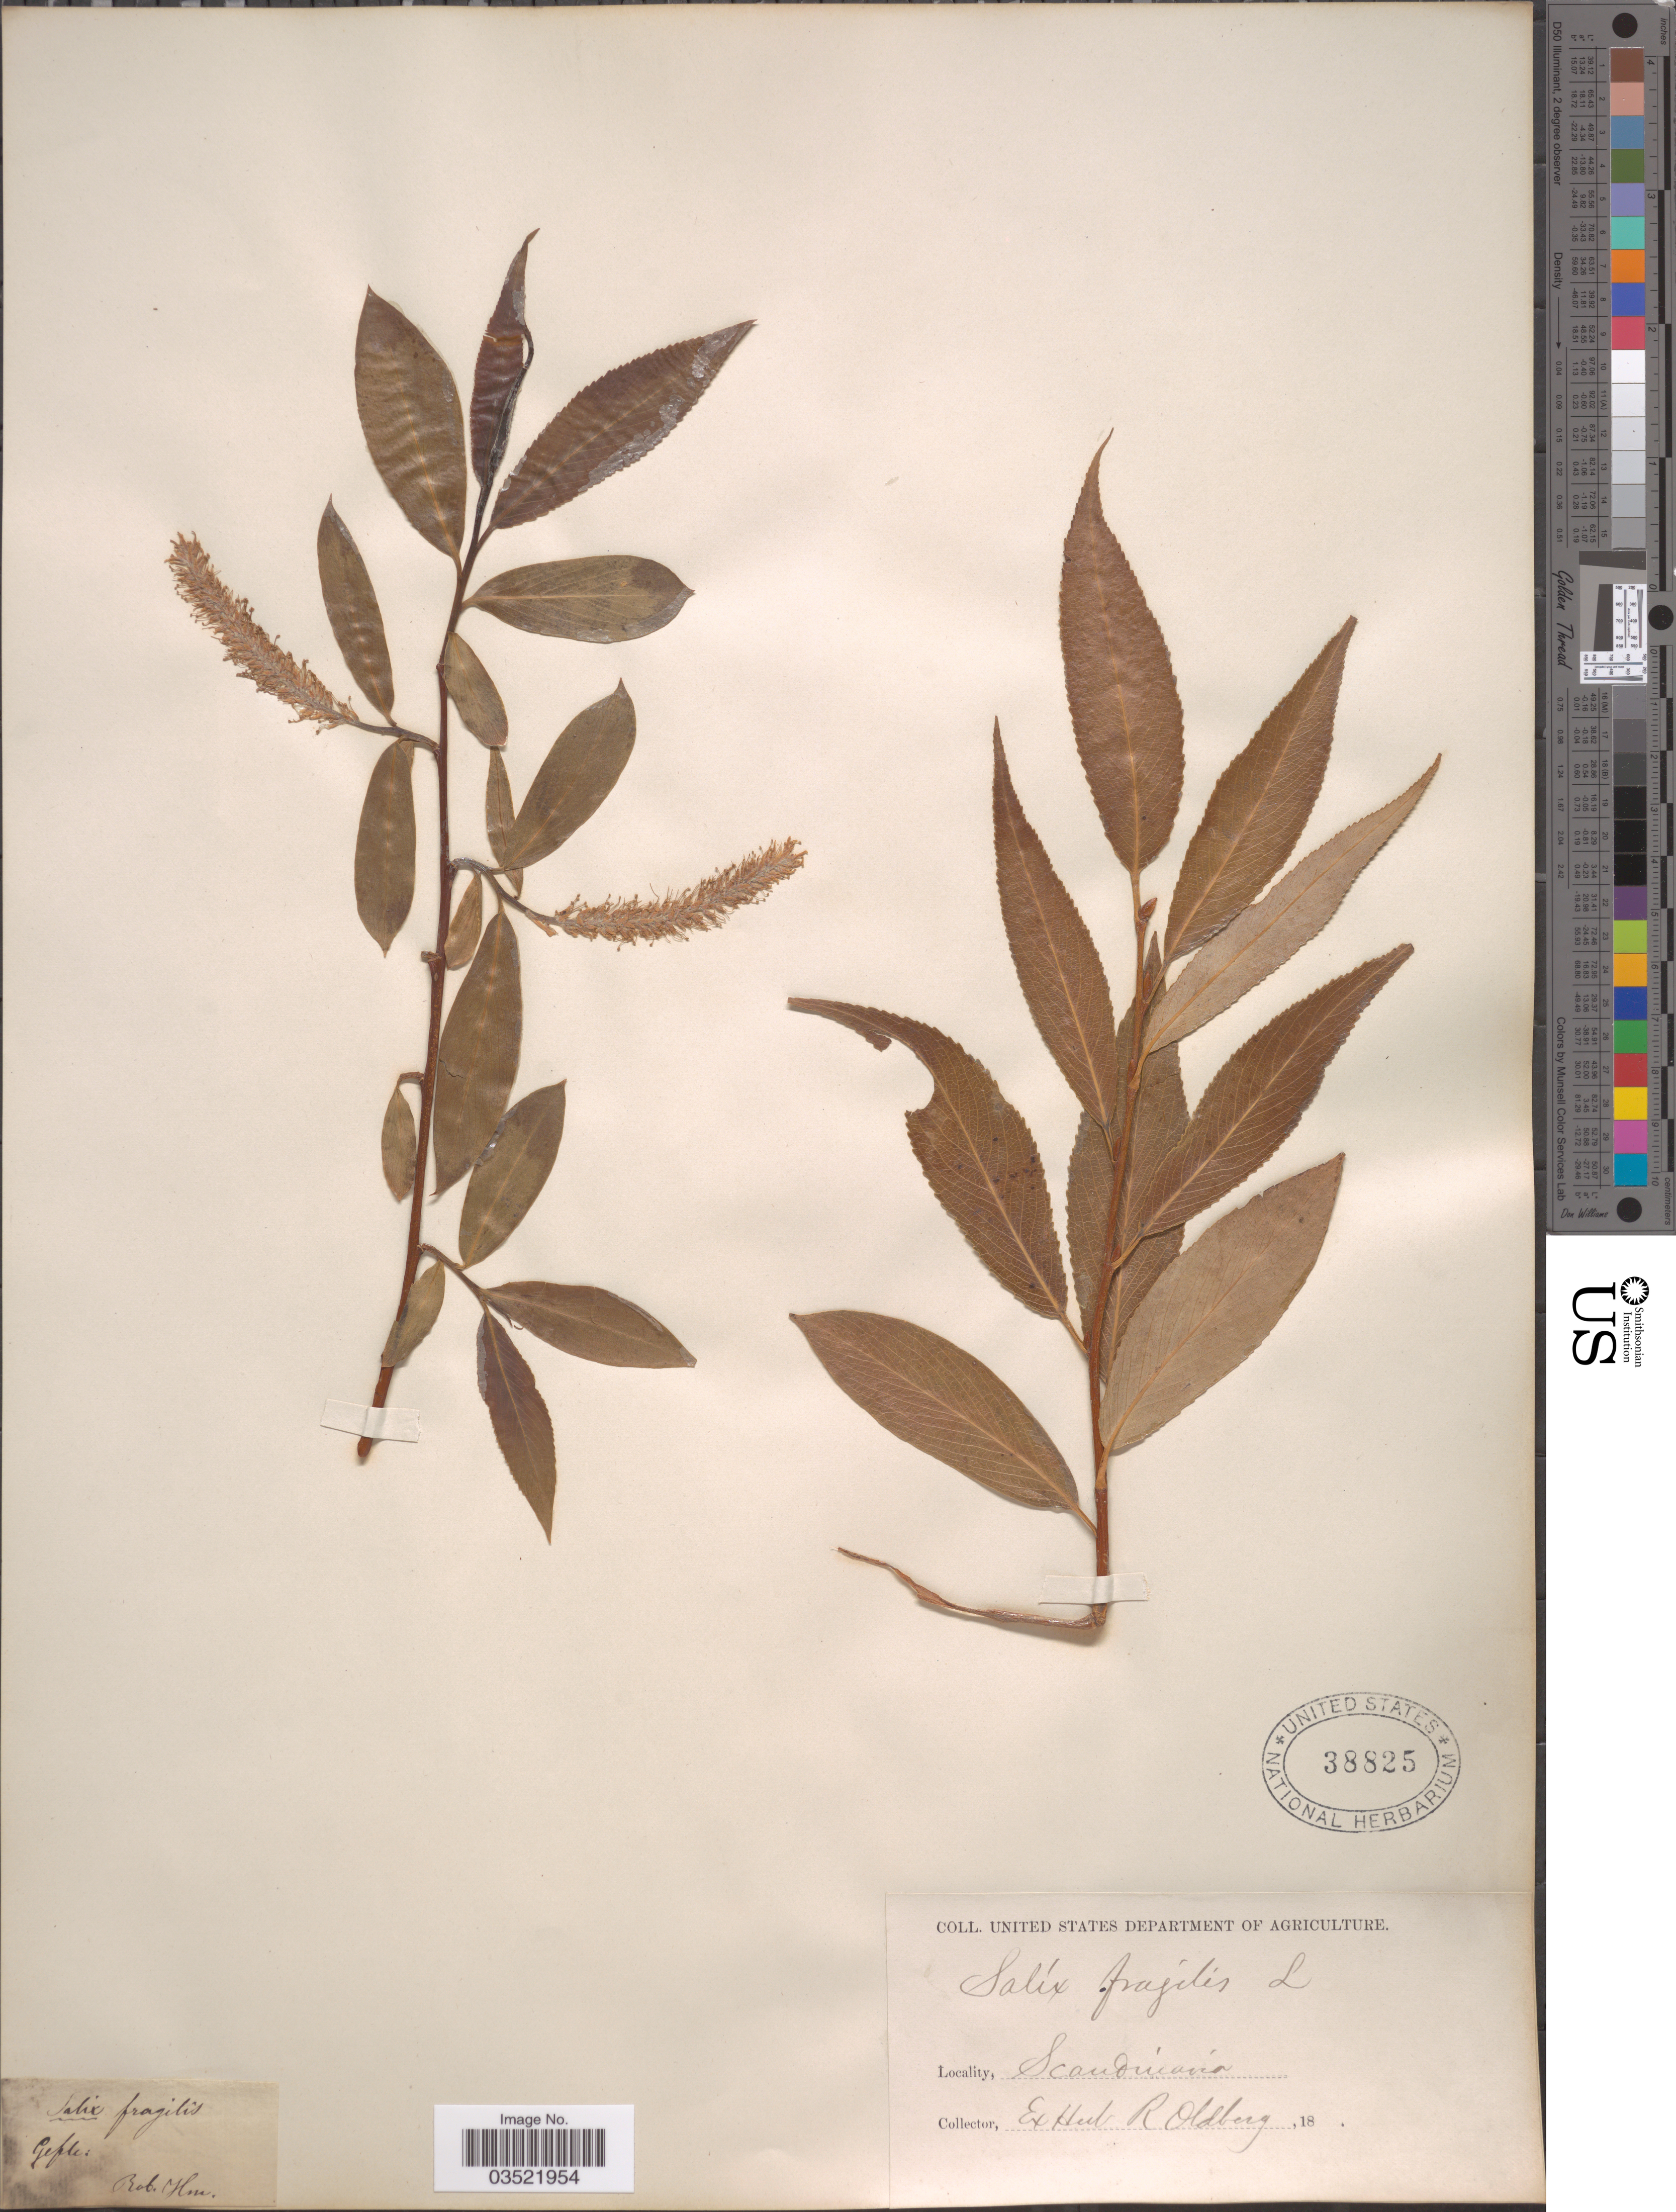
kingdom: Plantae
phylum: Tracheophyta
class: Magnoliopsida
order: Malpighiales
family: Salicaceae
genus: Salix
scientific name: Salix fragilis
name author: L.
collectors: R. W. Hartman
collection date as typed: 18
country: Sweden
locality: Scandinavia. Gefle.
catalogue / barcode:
--------------------------------------------------
== PROBLEM REQUIREMENTS ==
Reproduce all the data above line for line and unchanged, but leave out the picture.

== PROBLEM SOLUTION ==
kingdom: Plantae
phylum: Tracheophyta
class: Magnoliopsida
order: Malpighiales
family: Salicaceae
genus: Salix
scientific name: Salix fragilis
name author: L.
collectors: R. W. Hartman
collection date as typed: 18
country: Sweden
locality: Scandinavia. Gefle.
catalogue / barcode:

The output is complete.